The collaboration birthed his breakout song “GHOST.” A haunting little ember that turned wildfire.
Today, “GHOST” sits at over 7 million streams, but a viral track so early on can quickly turn into a creative nightmare. “There’s a lot of pressure to make another ‘GHOST,’ and it’s like I can’t… it’s its own thing,” he admits. The fear isn’t failure. It’s expectation. “There’s always kind of like this chip on my shoulder… is this going to be as good as ‘GHOST?’… I don’t know what people want,” he says.
His only compass? Resonance. “If it resonates with me… I like to imagine it will resonate with listeners,” he tells me. Emotional truth is his refuge. His songwriting unspools the knots in his chest; its catharsis disguised as melody. “I think keeping it is more unhealthy… it’s an outlet for me as well, as I know I’m helping listeners,” he says.
His newest single, “Masochist,” sharpens that vulnerability into a diamond tip.
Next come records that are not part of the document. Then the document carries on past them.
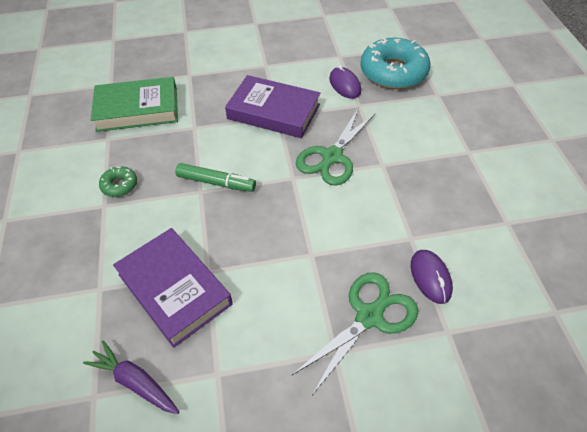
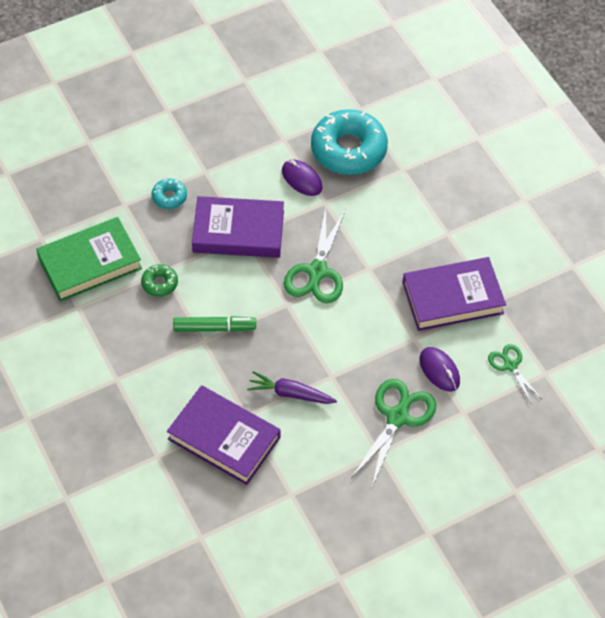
camera: 20 degrees left, 5 degrees up
purple carrot [83,340,179,414] -> purple carrot moved to [247,371,337,404]
green donut [99,166,137,197] -> green donut moved to [141,264,178,297]
none -> turquoise donut [152,179,187,209]
none -> purple book [403,257,506,331]
none -> green scissors [488,344,541,403]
He stretches the definition of the word – not to glamorize pain, but to understand it. “I’m not promoting that in any form or shape,” he clarifies. Instead, he digs into the darker corners of numbness, trauma, and self recognition. “I do deal with a darkness myself… I still find myself getting sad,” he confesses. “After you go through so much, you do become numb… and when you feel pain… it’s kind of like, oh, at least I’m still alive.”
He wrote “Masochist” as a dance track for people lost in their own shadows, a way to move the body while excavating the mind.
But excavation has a cost. “I get burnout all the time… I do get exhausted and overwhelmed,” he admits. His antidotes are simple: the gym, video games, and the very thing that brought him into the scene, “Skateboarding… when you’re skateboarding, if you’re not fully locked in that moment, you’ll fall and hurt yourself.” He’s searching for reprieve in anything that pulls him out of spirals and back into the world. “Anything that can take me out of my head into the world… that’s what I look for,” he says.
Ryan’s vision for Minute After Midnight isn’t reinvention. It’s reclamation. “I see myself bringing back the nostalgia that we had in 2008… I want to go even more raw,” he explains.
He’s allergic to the sterile gloss of AI-generated music. “With AI, everything is getting so digitalized… I think people are going to really lean more towards less tuned vocals and real guitar tracks,” he predicts. He speaks bluntly about the thread: “It’s just stealing from all of the art that we created.” His plea is simple: “Please separate the AI music from the real music… and lower streaming royalties.”
But beneath the industry concerns is a deeper message, one he wants every listener to inhale: “I just want [people] to believe in themselves,” he says.
And then he expands it into something big enough to live in: “If it’s on your heart… if you refuse to let failure get to you… this can also happen for you… don’t be so hard on yourself… stay true to the music you love… and love one another.”
Minute After Midnight is not just rising. It’s erupting.
“Masochist” is out now. The Fearless Records era has begun. And with a vault full of unreleased tracks waiting for their moment, Derrick Ryan’s future is already glowing at the edges.
He says it best, with the quiet wonder of someone waking inside the life he used to daydream about:
“If you really bust your ass, someday you can wake up in a dream… and that’s kind of what my life is starting to feel like now.”